Formulations of Hydrodynamic Force in the Transition Stage of the Water Entry of Linear Wedges with Constant and Varying Speeds

TL;DR

This paper develops a unified model for hydrodynamic forces during the transition stage of water entry of linear wedges, applicable to constant and varying speeds, aiding in the design of seaplane landings and hull slamming analysis.

Contribution

It introduces a new formulation of hydrodynamic forces in the transition stage based on similitude and added mass effects, extending existing models to varying impact speeds.

Findings

Formulation accurately predicts forces for deadrise angles 5° to 70°.

Hydrodynamic force in transition stage scales with maximum slamming force.
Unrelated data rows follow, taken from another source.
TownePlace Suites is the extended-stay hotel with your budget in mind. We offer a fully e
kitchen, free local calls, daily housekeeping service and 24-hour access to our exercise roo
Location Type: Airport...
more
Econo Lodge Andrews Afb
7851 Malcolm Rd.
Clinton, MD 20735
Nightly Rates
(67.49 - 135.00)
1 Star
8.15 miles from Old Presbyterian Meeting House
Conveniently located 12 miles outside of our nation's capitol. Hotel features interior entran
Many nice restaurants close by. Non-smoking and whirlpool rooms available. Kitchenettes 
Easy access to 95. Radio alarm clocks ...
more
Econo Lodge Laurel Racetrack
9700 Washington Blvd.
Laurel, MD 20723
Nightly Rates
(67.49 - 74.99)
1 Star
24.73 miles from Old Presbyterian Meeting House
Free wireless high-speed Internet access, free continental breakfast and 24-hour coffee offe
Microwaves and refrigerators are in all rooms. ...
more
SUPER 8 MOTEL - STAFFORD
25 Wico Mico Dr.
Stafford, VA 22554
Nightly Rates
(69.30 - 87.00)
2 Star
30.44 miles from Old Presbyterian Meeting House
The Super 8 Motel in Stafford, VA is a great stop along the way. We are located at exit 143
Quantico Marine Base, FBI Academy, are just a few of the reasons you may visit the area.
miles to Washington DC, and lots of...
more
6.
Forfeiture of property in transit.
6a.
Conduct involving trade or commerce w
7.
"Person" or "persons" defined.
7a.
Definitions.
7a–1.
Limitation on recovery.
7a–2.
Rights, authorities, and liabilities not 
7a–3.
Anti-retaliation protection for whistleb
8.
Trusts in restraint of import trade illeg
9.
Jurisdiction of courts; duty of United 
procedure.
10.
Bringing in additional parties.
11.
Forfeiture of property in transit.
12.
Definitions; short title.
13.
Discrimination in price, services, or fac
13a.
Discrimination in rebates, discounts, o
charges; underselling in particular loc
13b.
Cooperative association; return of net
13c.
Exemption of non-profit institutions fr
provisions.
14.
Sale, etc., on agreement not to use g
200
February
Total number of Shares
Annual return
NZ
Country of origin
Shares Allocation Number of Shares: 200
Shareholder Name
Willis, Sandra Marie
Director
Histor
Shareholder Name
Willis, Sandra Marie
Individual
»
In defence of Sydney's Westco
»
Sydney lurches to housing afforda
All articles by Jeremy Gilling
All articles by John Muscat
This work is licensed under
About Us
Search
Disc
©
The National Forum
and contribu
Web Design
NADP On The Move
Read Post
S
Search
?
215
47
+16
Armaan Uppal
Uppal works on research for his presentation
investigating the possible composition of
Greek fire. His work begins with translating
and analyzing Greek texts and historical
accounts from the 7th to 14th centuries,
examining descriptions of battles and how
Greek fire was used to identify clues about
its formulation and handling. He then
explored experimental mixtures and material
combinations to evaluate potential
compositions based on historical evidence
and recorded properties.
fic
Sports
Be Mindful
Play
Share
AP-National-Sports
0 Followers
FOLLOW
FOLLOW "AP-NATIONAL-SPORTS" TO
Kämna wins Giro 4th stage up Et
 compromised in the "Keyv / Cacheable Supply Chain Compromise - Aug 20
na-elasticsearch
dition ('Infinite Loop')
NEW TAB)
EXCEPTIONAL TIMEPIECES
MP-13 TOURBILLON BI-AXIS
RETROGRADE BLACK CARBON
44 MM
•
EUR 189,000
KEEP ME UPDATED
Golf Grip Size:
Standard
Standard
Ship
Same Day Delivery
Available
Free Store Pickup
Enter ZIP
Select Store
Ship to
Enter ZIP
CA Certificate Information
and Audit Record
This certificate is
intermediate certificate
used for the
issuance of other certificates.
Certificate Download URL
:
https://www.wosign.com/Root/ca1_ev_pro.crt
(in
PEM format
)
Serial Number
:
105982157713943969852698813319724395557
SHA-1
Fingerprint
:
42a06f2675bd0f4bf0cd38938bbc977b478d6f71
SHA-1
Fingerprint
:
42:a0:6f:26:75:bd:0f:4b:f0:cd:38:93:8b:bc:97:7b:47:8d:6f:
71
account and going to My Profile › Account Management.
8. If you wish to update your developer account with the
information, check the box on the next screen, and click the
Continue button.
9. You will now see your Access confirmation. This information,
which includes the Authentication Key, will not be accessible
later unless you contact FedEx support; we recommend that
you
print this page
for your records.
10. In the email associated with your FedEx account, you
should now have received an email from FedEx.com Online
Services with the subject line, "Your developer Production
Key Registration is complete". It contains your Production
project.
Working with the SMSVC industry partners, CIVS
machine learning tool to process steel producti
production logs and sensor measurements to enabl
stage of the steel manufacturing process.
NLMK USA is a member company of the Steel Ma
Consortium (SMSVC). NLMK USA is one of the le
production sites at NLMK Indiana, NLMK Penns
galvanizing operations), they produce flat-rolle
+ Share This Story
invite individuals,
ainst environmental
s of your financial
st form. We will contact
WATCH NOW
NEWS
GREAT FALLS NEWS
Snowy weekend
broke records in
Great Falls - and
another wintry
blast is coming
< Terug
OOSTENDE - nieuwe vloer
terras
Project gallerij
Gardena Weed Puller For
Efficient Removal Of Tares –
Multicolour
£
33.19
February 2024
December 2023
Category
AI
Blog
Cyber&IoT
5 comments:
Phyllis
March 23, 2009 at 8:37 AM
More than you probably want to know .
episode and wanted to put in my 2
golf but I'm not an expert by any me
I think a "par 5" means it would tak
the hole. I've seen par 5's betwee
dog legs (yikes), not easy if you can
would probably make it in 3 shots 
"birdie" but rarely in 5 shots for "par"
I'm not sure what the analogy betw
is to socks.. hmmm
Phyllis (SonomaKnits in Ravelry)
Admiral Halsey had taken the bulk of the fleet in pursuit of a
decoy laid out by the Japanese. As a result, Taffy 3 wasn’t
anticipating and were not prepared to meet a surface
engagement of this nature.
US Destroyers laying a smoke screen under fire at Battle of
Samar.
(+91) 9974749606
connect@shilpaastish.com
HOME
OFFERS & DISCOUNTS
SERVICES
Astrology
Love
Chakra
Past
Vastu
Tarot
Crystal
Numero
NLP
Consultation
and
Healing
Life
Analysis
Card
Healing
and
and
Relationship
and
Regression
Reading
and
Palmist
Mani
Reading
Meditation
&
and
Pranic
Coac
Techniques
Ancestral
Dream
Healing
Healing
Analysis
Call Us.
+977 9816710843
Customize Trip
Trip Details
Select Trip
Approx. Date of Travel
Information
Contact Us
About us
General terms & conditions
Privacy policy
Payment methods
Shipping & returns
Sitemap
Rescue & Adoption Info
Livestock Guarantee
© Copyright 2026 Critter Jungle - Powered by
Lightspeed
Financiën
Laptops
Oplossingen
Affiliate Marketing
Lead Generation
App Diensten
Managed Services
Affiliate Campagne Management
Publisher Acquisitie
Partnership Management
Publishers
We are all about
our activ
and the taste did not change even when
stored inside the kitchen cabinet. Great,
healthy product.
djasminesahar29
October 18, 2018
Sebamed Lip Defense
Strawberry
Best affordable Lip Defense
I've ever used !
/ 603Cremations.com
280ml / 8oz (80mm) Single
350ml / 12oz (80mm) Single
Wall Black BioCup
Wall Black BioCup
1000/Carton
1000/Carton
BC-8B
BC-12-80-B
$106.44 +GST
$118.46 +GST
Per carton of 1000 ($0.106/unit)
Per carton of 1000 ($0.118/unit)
Added mass coefficient increases by 27.13% during acceleration effects.

Abstract

There is an increasing need to develop a two-dimensional (2D) water entry model including the slamming and transition stages for the 2.5-dimensional (2.5D) method being used on the take-off and water landing of seaplanes, and for the strip theory or 2D+t theory being used on the hull slamming. Motivated by that, this paper numerically studies the transition stage of the water entry of a linear wedge with constant and varying speeds, with assumptions that the fluid is incompressible, inviscid and with negligible effects of gravity and surface tension, and the flow is irrotational. For the constant speed impact, the similitude of the declining forces of different deadrise angles in the transition stage are found by scaling the difference between the maximum values in the slamming stage and the results of steady supercavitating flow. The formulation of the hydrodynamic force is conducted based on the similitude of the declining forces in the transition stage together with the linear increasing results in the slamming stage. For the varying speed impact, the hydrodynamic force caused by the acceleration effect in the transition stage is formulated by an added mass coefficient with an averaged increase of 27.13% compared with that of slamming stage. Finally, a general expression of the hydrodynamic forces in both the slamming and transition stages is thus proposed and has good predictions in the ranges of deadrise angles from 5 deg to 70 deg for both the constant and varying speed impacts.